As an example, the Broad is working with the Carlos Slim Foundation on a mass spectrometry-based test for a mutation that causes a rare kidney disease. Scientists at the Broad and MGH discovered the causal variant for the disease, a cytosine duplication, in a stretch of DNA that is very difficult to sequence. Based on this discovery a test was developed which determines whether a patient in question has the duplication. The test is currently research-use only but is currently being validated for clinical use in CRSP. As such, CRSP is working on an automated report that would be delivered to requesting physicians and would provide more detailed information about the presence of the duplication in the sample — the doctor does the final evaluation and signs off on the report. "It allows us to provide more meaningful results but stops short of full clinical interpretation," Lennon said.
The lab currently offers exome sequencing using an Illumina HiSeq 2500 instrument. Turnaround time for one exome is three weeks, including delivery of the VCF files. One informatics tool used within CRSP is a custom-designed laboratory information management system that handles sample accessioning through loading the sample onto the sequencing instrument, and provides mechanisms through which clients place orders and retrieve VCF files post-analysis, Lennon said. On the actual analysis side there are two sets of pipelines depending on what sort of exome sequencing the customer wants done: whole-exome sequencing with germline analysis or whole-exome sequencing with somatic analysis for matched tumor-normal samples.

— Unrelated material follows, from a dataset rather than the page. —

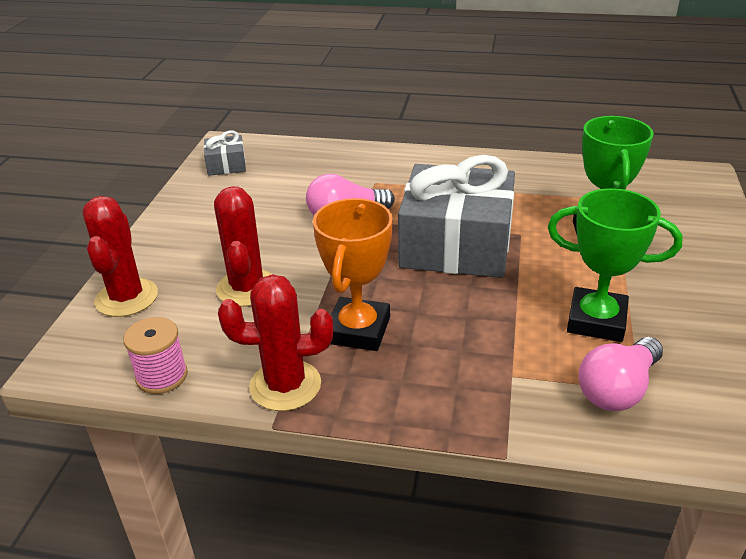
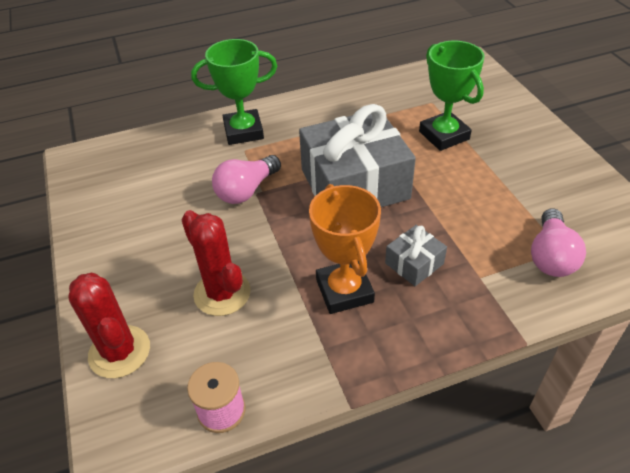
camera: 30 degrees left, 10 degrees up
(226, 165) = (96, 180): grey gift -> grey gift (414, 263)
(285, 385) = (330, 366): red cactus -> none
(596, 321) = (497, 208): green trophy -> green trophy (243, 131)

For the germline analysis, the lab uses a dedicated instance of Picard tools to manage sequencing metrics, and tasks such as duplication marking, and so on, and then the data goes into the Genome Analysis Toolkit Haplotype Caller, which generates the final output, Lennon said. The pipeline for the somatic side uses elements of the Broad's Firehose suite, as well as tools such as MuTect for calling SNVs, and Indelocator for insertions and deletions, he said. This pipeline also includes tools developed by collaborators at associate laboratories such as at Levi Garraway's lab at Dana Faber where PHIAL was initially developed. Planned tools for this pipeline include one being developed in Gad Getz's lab at the Broad for identifying and filtering out tumor-normal contamination.
Getting its research tools ready for clinical use didn't require any fundamental changes to the algorithms themselves, Lennon said. Much of the work revolved around ensuring the robustness and reproducibility of pipelines as well as providing appropriate documentation including information about what versions of software are used to analyze data, how the tools run, sensitivity and specificity results, and so on. "That's where a lot of effort goes in — porting tools over from the research pipelines," he said.
In addition to its exome sequencing offering, CRSP is also involved in partnership projects with local pharmaceutical companies that want to access and use its pipelines and tools for their clinical trials. Last year, Lennon told GenomeWeb, CRSP was involved in a clinical trial with a local pharma company that is creating and validating a 700-gene cancer panel. The study involved a data from a cohort of around 600 patients and about 1,200 samples.